- A Sydney woman has shared her disastrous experience with cosmetic tattooing
- Kym Lee, from Sydney, decided to get her eyebrows done with ink two years ago
- After getting her face inked, she didn’t like the shape of her tattooed eyebrows
- She underwent a laser removal surgery but was left with blisters on her face
- However, another Sydney clinic successfully removed her tattooed eyebrows
- She has since been getting the shape she wants by drawing them on herself
A 42-year-old woman has shared her disastrous experience with cosmetic tattooing after she was left unimpressed with her permanent eyebrows.
Kym Lee, from Sydney, decided to have her eyebrows filled in with tattoos to make them look thicker about two years ago.
But her new ink on her face led to a laser removal surgery after she didn’t like the shape of her tattooed eyebrows.
Kym Lee, from Sydney, decided to have her eyebrows filled in with tattoos two years ago
But she decided to get the ink removed completely after she was left unimpressed with the shape (pictured after her successful laser removal treatment in Sydney)
‘She [beautician] was tattooing me sort of free hand,’ Ms Lee told News Corp.
She explained the consequences of getting tattoos are ‘you can’t just rub it out and fix it again’.
‘The more you fix it, the more it becomes a big blob.
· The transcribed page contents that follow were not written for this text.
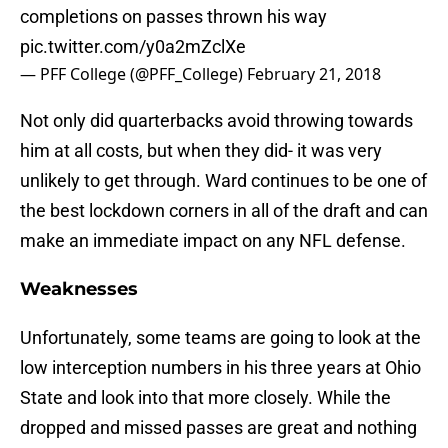
completions on passes thrown his way
pic.twitter.com/y0a2mZclXe
— PFF College (@PFF_College)
February 21, 2018
Not only did quarterbacks avoid throwing towards
him at all costs, but when they did- it was very
unlikely to get through. Ward continues to be one of
the best lockdown corners in all of the draft and can
make an immediate impact on any NFL defense.
Weaknesses
Unfortunately, some teams are going to look at the
low interception numbers in his three years at Ohio
State and look into that more closely. While the
dropped and missed passes are great and nothing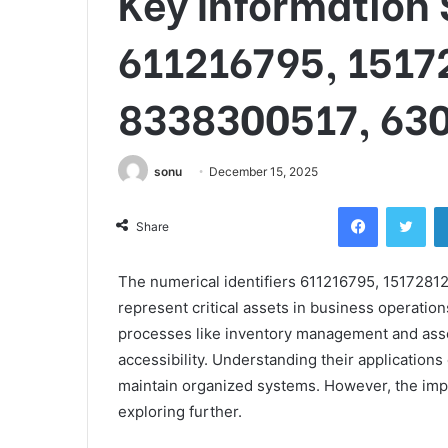
Key Information 
611216795, 1517
8338300517, 63
sonu
December 15, 2025
Facebook
Twi
Share
The numerical identifiers 611216795, 15172
represent critical assets in business operation
processes like inventory management and asse
accessibility. Understanding their applications
maintain organized systems. However, the impl
exploring further.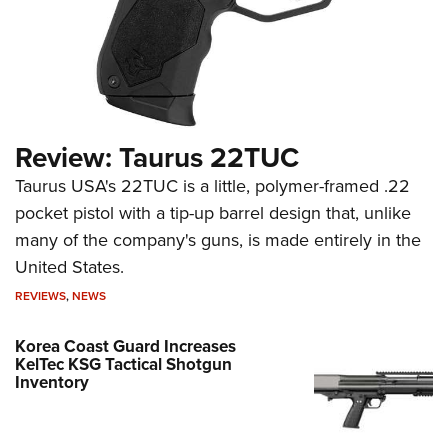
Review: Taurus 22TUC
Taurus USA's 22TUC is a little, polymer-framed .22
pocket pistol with a tip-up barrel design that, unlike
many of the company's guns, is made entirely in the
United States.
REVIEWS
,
NEWS
Korea Coast Guard Increases
KelTec KSG Tactical Shotgun
Inventory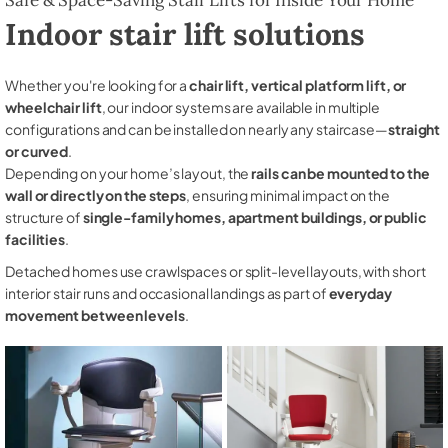
Indoor stair lift solutions
Whether you're looking for a
chair lift, vertical platform lift, or
wheelchair lift
, our indoor systems are available in multiple
configurations and can be installed on nearly any staircase—
straight
or curved
.
Depending on your home’s layout, the
rails can be mounted to the
wall or directly on the steps
, ensuring minimal impact on the
structure of
single-family homes, apartment buildings, or public
facilities
.
Detached homes use crawlspaces or split-level layouts, with short
interior stair runs and occasional landings as part of
everyday
movement between levels
.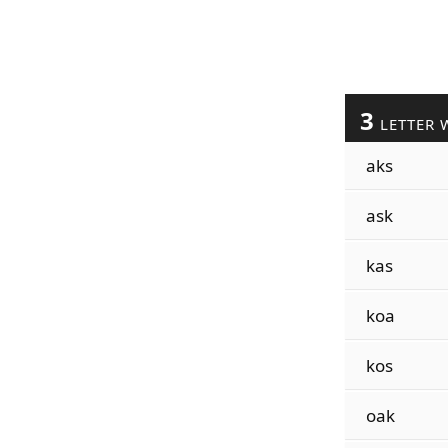
3
LETTER 
aks
ask
kas
koa
kos
oak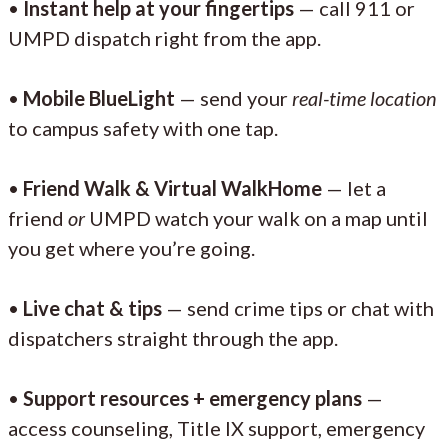
•
Instant help at your fingertips
— call 911 or
UMPD dispatch right from the app.
•
Mobile BlueLight
— send your
real-time location
to campus safety with one tap.
•
Friend Walk & Virtual WalkHome
— let a
friend
or
UMPD watch your walk on a map until
you get where you’re going.
•
Live chat & tips
— send crime tips or chat with
dispatchers straight through the app.
•
Support resources + emergency plans
—
access counseling, Title IX support, emergency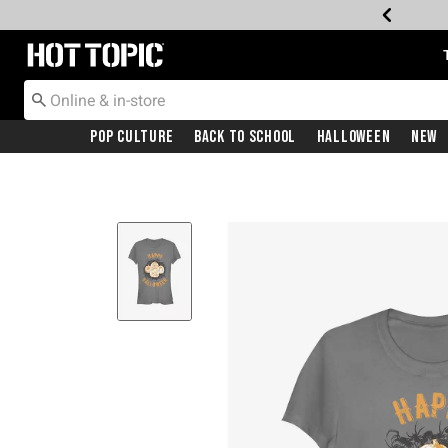
Redirect to Hot Topic Home Page
Pop Culture
Back To School
Halloween
New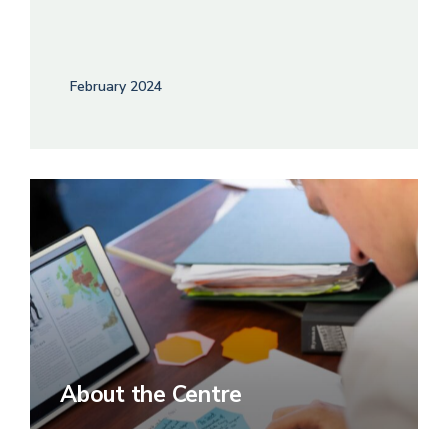
February 2024
About the Centre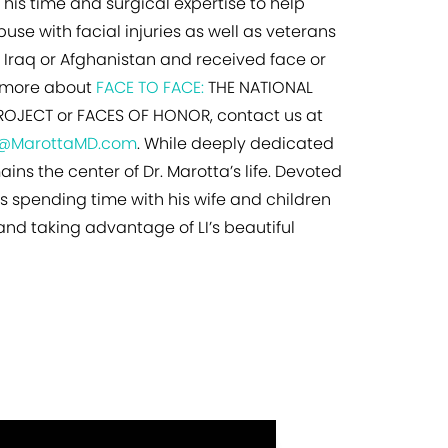
 his time and surgical expertise to help
use with facial injuries as well as veterans
Iraq or Afghanistan and received face or
rn more about
FACE TO FACE:
THE NATIONAL
OJECT or FACES OF HONOR, contact us at
o@MarottaMD.com
. While deeply dedicated
ains the center of Dr. Marotta’s life. Devoted
ys spending time with his wife and children
 and taking advantage of LI’s beautiful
So I just thought I need to erase all [of] this and start again,’ she said.
But after enduring one round of painful laser surgery, she was left with blisters after her skin burned severely from the heat.
And so she went to another clinic where she managed to get the ink off her face successfully after eight sessions.
Cosmetic eyebrow tattooing has been a craze sweeping around the world in recent years (stock image)
She underwent a ‘PicoWay Laser’ at Sydney’s Detail Tattoo Removal – a safe and effective procedure that uses sound waves to shatter ink particles so the immune system can get rid of it without any discomfort.
Now Ms Lee said she’s able to get the shape just right by spending up to 10 minutes every morning drawing on her eyebrows with a pen.
Despite no longer having natural eyebrows on her face, she insisted she’s just relieved her tattoos are no longer visible.
By telling her story, Ms Lee urged women to do their research thoroughly before considering cosmetic tattooing.